Task statement — Your answer must consist of exactly the lines below, starting with the line with "Últimas Noticias" and going on through the line with "YouTubeで人気のヨガインストラクターに共通する特徴と、自分に合", and nothing else.

• • • • •

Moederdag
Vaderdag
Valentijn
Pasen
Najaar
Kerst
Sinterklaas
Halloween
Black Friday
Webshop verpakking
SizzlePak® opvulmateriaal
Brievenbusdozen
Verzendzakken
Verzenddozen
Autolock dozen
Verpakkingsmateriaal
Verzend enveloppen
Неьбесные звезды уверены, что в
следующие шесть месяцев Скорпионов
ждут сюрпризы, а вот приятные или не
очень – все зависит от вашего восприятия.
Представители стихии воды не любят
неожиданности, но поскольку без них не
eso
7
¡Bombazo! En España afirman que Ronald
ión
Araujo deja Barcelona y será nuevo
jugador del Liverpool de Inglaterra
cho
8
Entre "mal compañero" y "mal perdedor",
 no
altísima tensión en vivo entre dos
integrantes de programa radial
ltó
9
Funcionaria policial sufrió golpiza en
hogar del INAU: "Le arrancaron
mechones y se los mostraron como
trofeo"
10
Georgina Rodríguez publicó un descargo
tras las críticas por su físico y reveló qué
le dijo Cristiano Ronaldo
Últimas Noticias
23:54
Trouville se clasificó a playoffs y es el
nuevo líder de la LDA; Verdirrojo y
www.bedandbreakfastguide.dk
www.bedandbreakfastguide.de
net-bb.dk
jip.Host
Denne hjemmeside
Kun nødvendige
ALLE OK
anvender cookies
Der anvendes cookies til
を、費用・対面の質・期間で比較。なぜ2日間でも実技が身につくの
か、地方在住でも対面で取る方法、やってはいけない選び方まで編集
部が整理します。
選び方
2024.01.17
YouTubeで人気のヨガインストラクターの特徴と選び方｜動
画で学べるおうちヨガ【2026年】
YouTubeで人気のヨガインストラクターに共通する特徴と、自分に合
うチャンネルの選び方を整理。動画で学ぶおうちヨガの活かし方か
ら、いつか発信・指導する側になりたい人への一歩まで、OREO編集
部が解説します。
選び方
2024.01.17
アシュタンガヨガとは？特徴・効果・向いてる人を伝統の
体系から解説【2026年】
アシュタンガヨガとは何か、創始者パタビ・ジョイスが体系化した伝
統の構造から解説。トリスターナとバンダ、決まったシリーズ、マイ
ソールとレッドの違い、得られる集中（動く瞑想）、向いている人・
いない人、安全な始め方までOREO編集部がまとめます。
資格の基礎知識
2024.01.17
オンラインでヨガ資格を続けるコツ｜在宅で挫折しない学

• • • • •

Written reply —
Últimas Noticias
23:54
Trouville se clasificó a playoffs y es el
nuevo líder de la LDA; Verdirrojo y
www.bedandbreakfastguide.dk
www.bedandbreakfastguide.de
net-bb.dk
jip.Host
Denne hjemmeside
Kun nødvendige
ALLE OK
anvender cookies
Der anvendes cookies til
を、費用・対面の質・期間で比較。なぜ2日間でも実技が身につくの
か、地方在住でも対面で取る方法、やってはいけない選び方まで編集
部が整理します。
選び方
2024.01.17
YouTubeで人気のヨガインストラクターの特徴と選び方｜動
画で学べるおうちヨガ【2026年】
YouTubeで人気のヨガインストラクターに共通する特徴と、自分に合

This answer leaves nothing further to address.